Investors interested in stocks from the Medical - Drugs sector have probably already heard of Takeda Pharmaceutical Co. (TAK - Free Report) and Daiichi Sankyo Co., Ltd. - Sponsored ADR (DSNKY - Free Report) . But which of these two stocks is more attractive to value investors? We'll need to take a closer look to find out.
The best way to find great value stocks is to pair a strong Zacks Rank with an impressive grade in the Value category of our Style Scores system.
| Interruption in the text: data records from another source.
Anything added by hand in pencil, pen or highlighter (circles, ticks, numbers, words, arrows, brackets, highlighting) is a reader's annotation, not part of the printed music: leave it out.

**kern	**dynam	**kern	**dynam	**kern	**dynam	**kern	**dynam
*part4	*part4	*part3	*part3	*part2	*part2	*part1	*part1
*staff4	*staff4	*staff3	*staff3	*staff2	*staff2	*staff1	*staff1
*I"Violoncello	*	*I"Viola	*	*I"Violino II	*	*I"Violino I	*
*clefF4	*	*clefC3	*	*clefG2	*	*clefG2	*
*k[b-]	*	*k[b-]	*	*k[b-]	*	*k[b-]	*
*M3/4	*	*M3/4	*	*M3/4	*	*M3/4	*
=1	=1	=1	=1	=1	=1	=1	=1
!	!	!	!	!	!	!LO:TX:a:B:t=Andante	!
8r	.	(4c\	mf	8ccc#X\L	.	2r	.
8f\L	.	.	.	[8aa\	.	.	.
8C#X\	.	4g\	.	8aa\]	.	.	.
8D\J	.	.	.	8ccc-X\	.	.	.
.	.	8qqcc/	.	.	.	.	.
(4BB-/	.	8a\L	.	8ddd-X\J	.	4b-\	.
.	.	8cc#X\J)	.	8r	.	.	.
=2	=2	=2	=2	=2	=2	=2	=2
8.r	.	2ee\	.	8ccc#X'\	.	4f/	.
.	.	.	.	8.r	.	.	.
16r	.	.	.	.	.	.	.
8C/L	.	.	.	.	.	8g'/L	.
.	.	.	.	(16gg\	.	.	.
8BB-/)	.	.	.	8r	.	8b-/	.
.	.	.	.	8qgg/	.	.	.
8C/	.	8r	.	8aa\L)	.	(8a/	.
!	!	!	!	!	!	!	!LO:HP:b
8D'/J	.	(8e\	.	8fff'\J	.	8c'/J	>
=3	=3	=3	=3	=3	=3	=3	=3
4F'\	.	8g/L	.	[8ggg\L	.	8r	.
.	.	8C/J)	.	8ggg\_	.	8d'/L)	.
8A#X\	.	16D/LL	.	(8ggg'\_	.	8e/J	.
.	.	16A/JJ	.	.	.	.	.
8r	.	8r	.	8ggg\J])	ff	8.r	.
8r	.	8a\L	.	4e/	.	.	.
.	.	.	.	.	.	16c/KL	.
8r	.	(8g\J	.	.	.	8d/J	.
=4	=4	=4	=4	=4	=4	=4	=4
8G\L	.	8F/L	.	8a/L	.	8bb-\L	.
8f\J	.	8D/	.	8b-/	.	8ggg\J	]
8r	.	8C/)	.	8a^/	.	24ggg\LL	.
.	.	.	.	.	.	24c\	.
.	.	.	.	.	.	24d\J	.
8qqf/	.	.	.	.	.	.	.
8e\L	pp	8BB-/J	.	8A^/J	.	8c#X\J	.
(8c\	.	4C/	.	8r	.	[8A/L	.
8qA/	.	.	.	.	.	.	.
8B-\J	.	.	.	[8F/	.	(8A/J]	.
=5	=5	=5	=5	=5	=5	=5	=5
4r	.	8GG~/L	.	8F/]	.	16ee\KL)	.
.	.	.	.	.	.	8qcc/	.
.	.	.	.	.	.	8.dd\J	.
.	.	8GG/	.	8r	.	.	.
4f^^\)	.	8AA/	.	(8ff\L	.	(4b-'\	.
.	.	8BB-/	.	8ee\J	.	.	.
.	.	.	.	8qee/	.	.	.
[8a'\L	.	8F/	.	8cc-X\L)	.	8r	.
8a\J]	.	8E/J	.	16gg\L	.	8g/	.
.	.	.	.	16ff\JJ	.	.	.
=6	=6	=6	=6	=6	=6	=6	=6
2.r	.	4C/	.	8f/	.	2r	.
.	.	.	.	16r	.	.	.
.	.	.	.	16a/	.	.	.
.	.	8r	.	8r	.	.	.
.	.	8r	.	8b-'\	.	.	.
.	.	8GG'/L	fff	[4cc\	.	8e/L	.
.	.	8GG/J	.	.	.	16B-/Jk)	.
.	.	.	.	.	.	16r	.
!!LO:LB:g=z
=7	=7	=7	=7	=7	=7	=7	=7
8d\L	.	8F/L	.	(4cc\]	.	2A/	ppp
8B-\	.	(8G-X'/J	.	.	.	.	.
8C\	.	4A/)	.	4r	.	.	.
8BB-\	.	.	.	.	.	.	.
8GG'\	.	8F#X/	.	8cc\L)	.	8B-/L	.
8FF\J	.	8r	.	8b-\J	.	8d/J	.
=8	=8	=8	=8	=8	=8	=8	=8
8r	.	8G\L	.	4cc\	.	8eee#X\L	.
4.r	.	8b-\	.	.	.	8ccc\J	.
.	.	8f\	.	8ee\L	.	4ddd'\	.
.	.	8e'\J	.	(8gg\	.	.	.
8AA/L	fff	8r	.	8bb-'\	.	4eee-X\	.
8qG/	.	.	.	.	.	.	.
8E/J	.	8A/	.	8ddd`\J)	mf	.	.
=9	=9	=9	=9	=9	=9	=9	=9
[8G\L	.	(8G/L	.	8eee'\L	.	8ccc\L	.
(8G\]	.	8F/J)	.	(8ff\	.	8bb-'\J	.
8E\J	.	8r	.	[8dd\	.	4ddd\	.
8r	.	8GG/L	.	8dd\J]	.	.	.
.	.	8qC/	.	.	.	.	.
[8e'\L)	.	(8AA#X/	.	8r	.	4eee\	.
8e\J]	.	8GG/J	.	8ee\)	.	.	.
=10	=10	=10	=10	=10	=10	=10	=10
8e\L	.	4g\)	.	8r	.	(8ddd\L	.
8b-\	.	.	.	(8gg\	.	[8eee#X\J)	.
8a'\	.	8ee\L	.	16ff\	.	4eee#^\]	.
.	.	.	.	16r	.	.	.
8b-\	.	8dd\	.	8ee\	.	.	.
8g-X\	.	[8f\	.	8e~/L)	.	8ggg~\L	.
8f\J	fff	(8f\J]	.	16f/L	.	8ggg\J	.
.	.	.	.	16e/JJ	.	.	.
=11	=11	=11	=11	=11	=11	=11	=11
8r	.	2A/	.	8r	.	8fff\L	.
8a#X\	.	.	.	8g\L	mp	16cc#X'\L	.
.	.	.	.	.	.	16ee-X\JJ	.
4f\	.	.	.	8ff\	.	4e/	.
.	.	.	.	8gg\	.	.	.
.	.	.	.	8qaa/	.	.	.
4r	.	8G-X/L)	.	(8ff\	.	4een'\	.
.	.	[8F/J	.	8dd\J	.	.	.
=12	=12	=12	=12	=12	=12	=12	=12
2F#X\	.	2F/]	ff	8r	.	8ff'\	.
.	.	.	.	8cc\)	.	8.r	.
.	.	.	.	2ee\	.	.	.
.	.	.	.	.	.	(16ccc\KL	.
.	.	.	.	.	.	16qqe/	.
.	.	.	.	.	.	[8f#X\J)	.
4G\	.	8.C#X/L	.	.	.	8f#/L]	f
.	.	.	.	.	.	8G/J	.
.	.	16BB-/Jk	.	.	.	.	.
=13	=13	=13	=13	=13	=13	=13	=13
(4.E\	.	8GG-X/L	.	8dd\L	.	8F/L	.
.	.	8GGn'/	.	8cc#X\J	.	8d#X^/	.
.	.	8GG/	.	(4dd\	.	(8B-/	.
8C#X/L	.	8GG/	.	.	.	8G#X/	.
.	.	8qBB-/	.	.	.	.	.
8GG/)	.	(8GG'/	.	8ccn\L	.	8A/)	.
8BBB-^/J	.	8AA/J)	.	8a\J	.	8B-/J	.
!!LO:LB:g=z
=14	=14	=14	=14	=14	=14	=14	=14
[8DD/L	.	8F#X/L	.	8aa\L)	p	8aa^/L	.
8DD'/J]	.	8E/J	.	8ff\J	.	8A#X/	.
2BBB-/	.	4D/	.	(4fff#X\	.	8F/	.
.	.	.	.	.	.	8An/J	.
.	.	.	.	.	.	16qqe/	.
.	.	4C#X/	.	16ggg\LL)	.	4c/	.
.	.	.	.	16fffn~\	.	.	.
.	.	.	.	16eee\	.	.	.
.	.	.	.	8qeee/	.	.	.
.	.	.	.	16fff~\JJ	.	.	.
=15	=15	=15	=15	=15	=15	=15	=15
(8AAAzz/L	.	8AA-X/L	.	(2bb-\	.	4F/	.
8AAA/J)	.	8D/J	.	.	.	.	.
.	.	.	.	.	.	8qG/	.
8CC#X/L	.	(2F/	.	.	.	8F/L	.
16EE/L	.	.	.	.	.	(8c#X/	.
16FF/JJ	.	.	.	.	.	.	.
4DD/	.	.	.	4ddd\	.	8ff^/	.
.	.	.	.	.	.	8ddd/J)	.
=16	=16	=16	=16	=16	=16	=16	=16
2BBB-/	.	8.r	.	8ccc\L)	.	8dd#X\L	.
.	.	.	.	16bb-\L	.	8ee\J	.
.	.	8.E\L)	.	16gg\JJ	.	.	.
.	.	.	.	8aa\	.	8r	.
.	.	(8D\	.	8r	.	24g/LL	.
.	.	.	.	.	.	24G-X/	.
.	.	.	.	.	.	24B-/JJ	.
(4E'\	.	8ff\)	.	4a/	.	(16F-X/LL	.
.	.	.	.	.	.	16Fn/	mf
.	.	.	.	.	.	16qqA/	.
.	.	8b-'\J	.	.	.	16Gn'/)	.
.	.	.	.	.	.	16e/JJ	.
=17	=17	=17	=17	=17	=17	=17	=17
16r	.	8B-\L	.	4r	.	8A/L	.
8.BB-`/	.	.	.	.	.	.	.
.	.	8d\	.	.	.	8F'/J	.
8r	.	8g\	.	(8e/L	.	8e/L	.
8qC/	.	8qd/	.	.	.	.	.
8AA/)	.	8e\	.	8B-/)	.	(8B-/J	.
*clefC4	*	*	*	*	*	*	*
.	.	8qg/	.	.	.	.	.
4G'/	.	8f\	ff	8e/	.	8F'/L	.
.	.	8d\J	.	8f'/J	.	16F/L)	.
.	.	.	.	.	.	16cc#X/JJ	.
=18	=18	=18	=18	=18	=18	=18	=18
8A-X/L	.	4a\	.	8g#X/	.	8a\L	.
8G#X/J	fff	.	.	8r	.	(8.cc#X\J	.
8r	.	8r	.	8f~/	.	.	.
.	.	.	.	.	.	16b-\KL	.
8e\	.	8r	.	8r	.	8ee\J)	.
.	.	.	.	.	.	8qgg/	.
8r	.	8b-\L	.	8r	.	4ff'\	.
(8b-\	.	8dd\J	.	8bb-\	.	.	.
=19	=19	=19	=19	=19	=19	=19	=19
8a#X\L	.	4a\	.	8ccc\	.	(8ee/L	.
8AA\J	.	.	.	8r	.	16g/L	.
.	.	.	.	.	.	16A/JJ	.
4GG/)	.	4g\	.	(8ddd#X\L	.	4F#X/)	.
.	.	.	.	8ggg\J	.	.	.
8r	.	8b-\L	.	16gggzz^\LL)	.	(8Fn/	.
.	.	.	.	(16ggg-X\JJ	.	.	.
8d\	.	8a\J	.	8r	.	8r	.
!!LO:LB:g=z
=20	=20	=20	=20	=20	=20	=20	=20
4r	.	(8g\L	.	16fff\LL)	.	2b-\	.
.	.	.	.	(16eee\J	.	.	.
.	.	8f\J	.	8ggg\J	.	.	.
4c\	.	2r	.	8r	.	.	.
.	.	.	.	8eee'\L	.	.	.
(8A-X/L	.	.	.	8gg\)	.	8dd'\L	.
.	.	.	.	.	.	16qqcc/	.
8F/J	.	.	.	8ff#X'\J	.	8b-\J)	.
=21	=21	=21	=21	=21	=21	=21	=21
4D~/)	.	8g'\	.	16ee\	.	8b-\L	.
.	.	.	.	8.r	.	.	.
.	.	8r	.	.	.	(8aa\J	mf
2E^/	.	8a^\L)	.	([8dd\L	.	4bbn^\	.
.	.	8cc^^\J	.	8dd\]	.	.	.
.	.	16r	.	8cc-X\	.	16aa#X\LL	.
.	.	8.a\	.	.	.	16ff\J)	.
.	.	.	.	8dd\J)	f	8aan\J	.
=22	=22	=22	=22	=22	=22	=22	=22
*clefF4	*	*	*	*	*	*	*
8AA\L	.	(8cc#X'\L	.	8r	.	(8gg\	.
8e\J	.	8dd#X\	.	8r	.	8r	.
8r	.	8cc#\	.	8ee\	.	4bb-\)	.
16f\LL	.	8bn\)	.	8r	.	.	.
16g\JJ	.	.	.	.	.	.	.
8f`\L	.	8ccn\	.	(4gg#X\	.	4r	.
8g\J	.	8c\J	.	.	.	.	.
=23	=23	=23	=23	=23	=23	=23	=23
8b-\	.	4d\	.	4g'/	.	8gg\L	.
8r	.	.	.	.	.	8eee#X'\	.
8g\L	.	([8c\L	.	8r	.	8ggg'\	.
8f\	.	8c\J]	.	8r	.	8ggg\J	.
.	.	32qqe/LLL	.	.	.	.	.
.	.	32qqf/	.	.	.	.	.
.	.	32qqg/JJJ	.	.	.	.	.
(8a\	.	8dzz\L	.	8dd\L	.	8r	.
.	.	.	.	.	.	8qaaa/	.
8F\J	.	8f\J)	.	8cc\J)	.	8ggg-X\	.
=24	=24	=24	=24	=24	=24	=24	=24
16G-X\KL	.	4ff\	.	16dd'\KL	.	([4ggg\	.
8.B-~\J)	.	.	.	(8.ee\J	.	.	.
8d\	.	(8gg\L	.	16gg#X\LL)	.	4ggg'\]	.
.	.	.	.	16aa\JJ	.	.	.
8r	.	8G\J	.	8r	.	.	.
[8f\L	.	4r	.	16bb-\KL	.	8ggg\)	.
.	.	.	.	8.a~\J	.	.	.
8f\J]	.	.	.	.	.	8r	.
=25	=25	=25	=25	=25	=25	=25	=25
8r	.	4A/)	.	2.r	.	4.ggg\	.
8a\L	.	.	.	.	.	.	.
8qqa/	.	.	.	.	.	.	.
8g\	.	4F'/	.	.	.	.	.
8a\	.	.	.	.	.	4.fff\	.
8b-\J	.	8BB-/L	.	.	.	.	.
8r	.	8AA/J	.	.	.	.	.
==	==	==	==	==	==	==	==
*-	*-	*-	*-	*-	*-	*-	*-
The Zacks Rank favors stocks with strong earnings estimate revision trends, and our Style Scores highlight companies with specific traits.
Takeda Pharmaceutical Co. and Daiichi Sankyo Co., Ltd. - Sponsored ADR are sporting Zacks Ranks of #2 (Buy) and #4 (Sell), respectively, right now. This means that TAK's earnings estimate revision activity has been more impressive, so investors should feel comfortable with its improving analyst outlook. But this is just one factor that value investors are interested in.
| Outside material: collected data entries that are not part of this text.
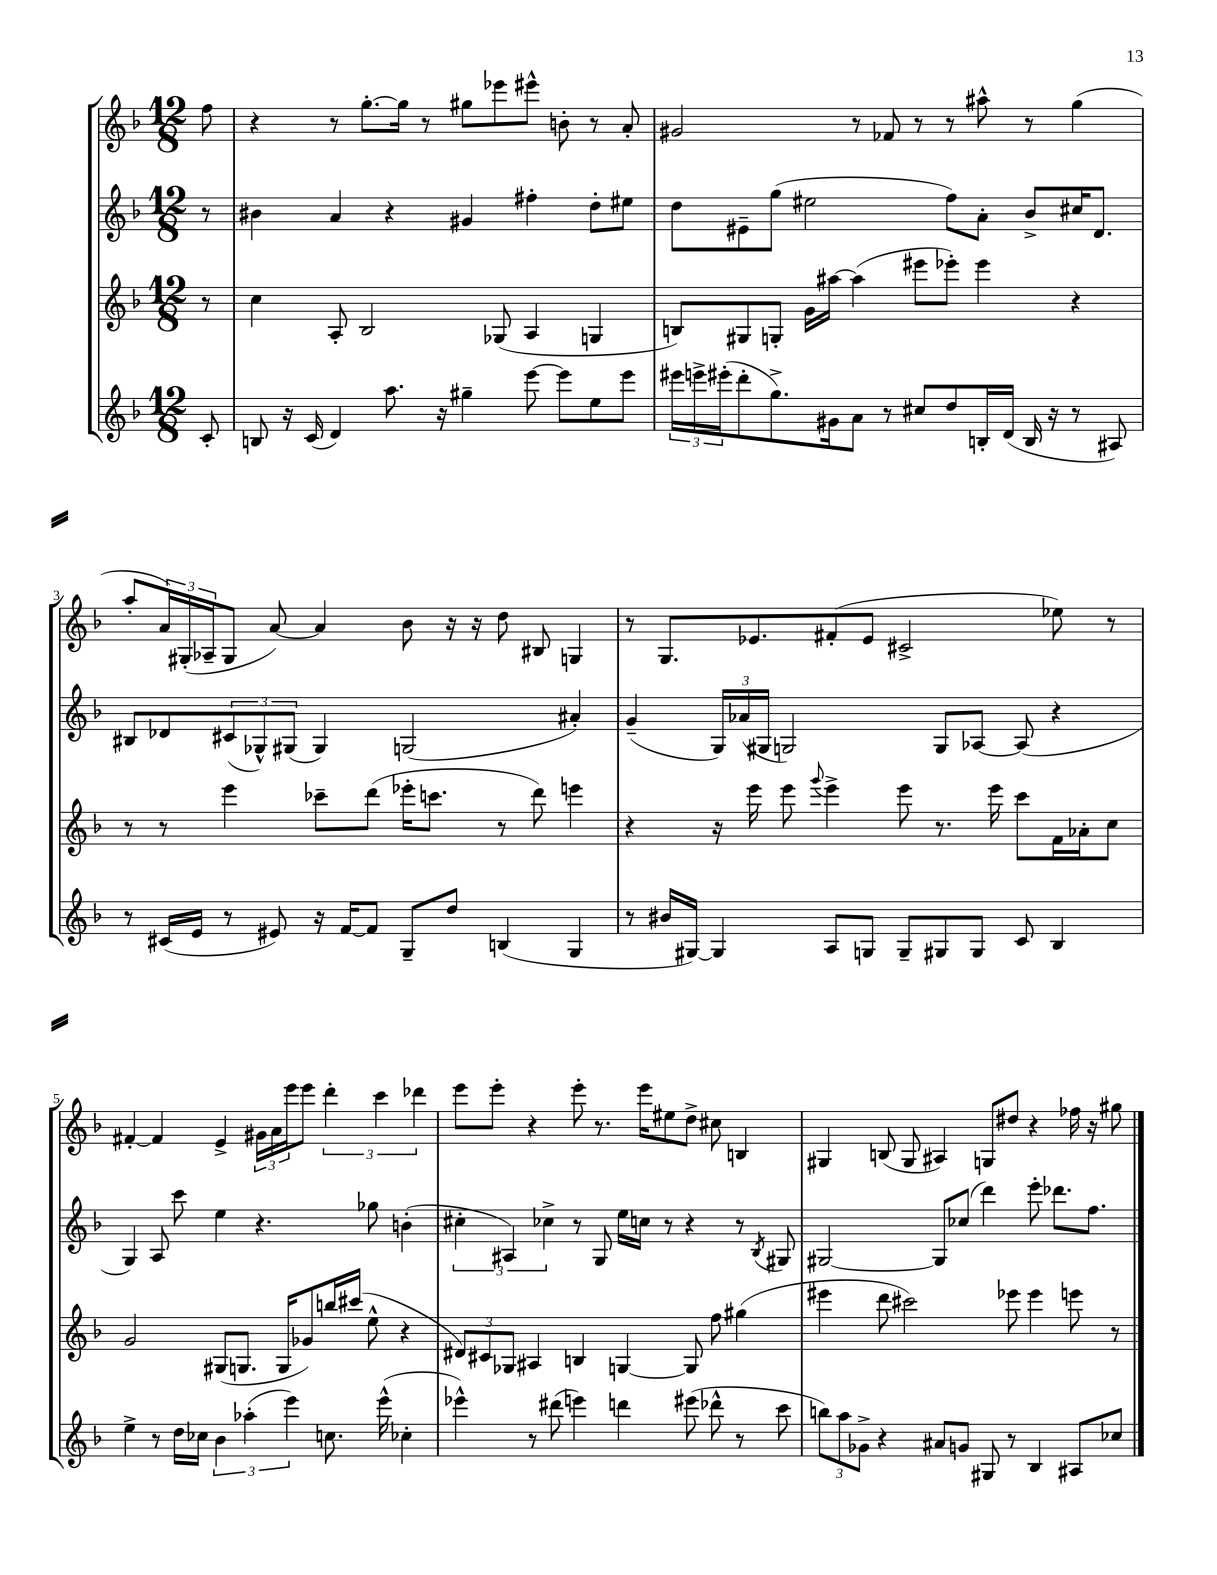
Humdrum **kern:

**kern	**kern	**kern	**kern
*staff4	*staff3	*staff2	*staff1
*clefG2	*clefG2	*clefG2	*clefG2
*k[b-]	*k[b-]	*k[b-]	*k[b-]
*M12/8	*M12/8	*M12/8	*M12/8
8c'/	8r	8r	8ff\
=	=	=	=
8B/	4cc\	4b#\	4r
16r	.	.	.
(16c/	.	.	.
4d/)	8A'/	4a/	8r
.	2B-/	.	[8.gg'\L
8.aa\	.	4r	.
.	.	.	16gg\]Jk
.	.	.	8r
16r	.	.	.
4gg#~\	.	4g#/	8gg#\L
.	(8G-/	.	8eee-\
[8eee\	4A/	4ff#'\	8eee#^^\J
8eee\]L	.	.	8b'\
8ee\	4G/	8dd'\L	8r
8eee\J	.	8ee#\J	8a'/
=	=	=	=
24eee#\LL	8B/L)	8dd\L	2g#/
24eee^\	.	.	.
(24eee#'\J	.	.	.
8ddd'\	8G#/	8e#~\	.
8.gg^\)	8G'/J	(8gg\J	.
.	16g\LL	2ee#\	.
16g#\k	[16aa#\JJ	.	.
8a\J	(4aa#\]	.	8r
8r	.	.	8f-/
8cc#/L	8eee#\L	.	8r
8dd/	8eee-'\J)	8ff\L)	8r
16B'/L	4eee-\	8a'\J	8aa#^^\
(16d/JJ	.	.	.
16B/	.	8b-^/L	8r
16r	.	.	.
8r	4r	16cc#/K	(4gg\
.	.	8.d/J	.
8A#/)	.	.	.
=	=	=	=
8r	8r	8B#/L	8aa'/L
(16c#/LL	8r	8d-/	24a/L)
.	.	.	(24G#'/
16e/JJ	.	.	.
.	.	.	24A-~/J
8r	4eee\	(12c#/	8G#/J
.	.	12G-^^/)	.
8e#/)	.	.	[8a/)
.	.	(12G#/J	.
16r	8ccc-~\L	4G#/)	4a/]
[16f/LK	.	.	.
8f/]J	(8ddd\J	.	.
8G~/L	16eee-'\LK	(2G/	8b-\
.	8.ccc\J	.	.
8dd/J	.	.	16r
.	.	.	16r
(4B/	8r	.	8dd\
.	8ddd\)	.	8B#/
4G/	4eee\	4a#'/)	4G/
=	=	=	=
8r	4r	(4g~/	8r
16b#/LL	.	.	8.G/L
[16G#/JJ)	.	.	.
4G#/]	16r	24G/LL)	.
.	.	(24a-/	.
.	16eee\	.	8.e-/
.	.	24G#/JJ	.
.	8eee\	2G/)	.
.	8qqggg/	.	.
8A/L	4eee^\	.	(8f#'/
8G/J	.	.	8e-/J
8G~/L	8eee\	.	2c#^/
8G#/	8.r	8G/L	.
8G#/J	.	[8A-/J	.
.	16eee\	.	.
8c/	8ccc\L	(8A-/]	.
4B-/	16f\L	4r	8ee-\)
.	16a-'\J	.	.
.	8cc\J	.	8r
=	=	=	=
4ee^\	2g/	4G/)	[4f#'/
8r	.	8A/	4f#/]
16dd\LL	.	8ccc\	.
16cc-\JJ	.	.	.
6b-\	(8G#/L	4ee\	4e^/
.	8.G/J	.	.
(6aa-'\	.	.	.
.	.	4.r	24g#\LL
.	.	.	24a\
.	16G/LK	.	.
6eee\)	.	.	24eee\J
.	8g-/)	.	8eee\J
8.cc\	16bb/L	.	6ddd'\
.	(16ccc#/JJ	.	.
.	8ee^^\	8gg-\	.
.	.	.	6ccc\
(16eee^^\	.	.	.
4cc-'\	4r	(4b'\	.
.	.	.	6ddd-\
=	=	=	=
4eee-^^\)	12d#/L)	6cc#'\	8eee\L
.	12c#/	.	.
.	.	.	8eee'\J
.	12G-/J	6A#/)	.
8r	4A#/	.	4r
.	.	6cc-^\	.
(8ddd#\	.	.	.
4eee\)	4B/	8r	8eee'\
.	.	8G/	8.r
4ddd\	[4G/	16ee\LL	.
.	.	16cc\JJ	16eee\LK
.	.	8r	8ee#\
(8eee#\	8G/]	4r	8dd^\J
8ddd-^^\	8ff\	.	8cc#\
8r	(4gg#\	8r	4B/
.	.	8qB-/	.
8ccc\	.	8G#/	.
=	=	=	=
12bb\L)	4eee#\	[2G#/	4G#/
12aa\	.	.	.
12g-^\J	.	.	.
4r	8ddd\	.	(8B/
.	2ccc#\)	.	8G#/
8a#/L	.	8G#/]L	4A#/)
8g/J	.	(8cc-/J	.
8G#/	.	4ddd\)	8G/L
8r	8eee-\	.	8dd#/J
4B-/	4eee-\	8eee'\	4r
.	.	8.ddd-\L	.
8A#/L	8eee\	.	16ff-\
.	.	8.ff\J	16r
8cc-/J	8r	.	8gg#\
==	==	==	==
*-	*-	*-	*-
Value investors are also interested in a number of tried-and-true valuation metrics that help show when a company is undervalued at its current share price levels.
Our Value category grades stocks based on a number of key metrics, including the tried-and-true P/E ratio, the P/S ratio, earnings yield, and cash flow per share, as well as a variety of other fundamentals that value investors frequently use.
TAK currently has a forward P/E ratio of 8.64, while DSNKY has a forward P/E of 21.73. We also note that TAK has a PEG ratio of 0.25. This popular metric is similar to the widely-known P/E ratio, with the difference being that the PEG ratio also takes into account the company's expected earnings growth rate. DSNKY currently has a PEG ratio of 1.25.
Another notable valuation metric for TAK is its P/B ratio of 0.94. The P/B is a method of comparing a stock's market value to its book value, which is defined as total assets minus total liabilities. By comparison, DSNKY has a P/B of 4.
These metrics, and several others, help TAK earn a Value grade of A, while DSNKY has been given a Value grade of C.
TAK stands above DSNKY thanks to its solid earnings outlook, and based on these valuation figures, we also feel that TAK is the superior value option right now.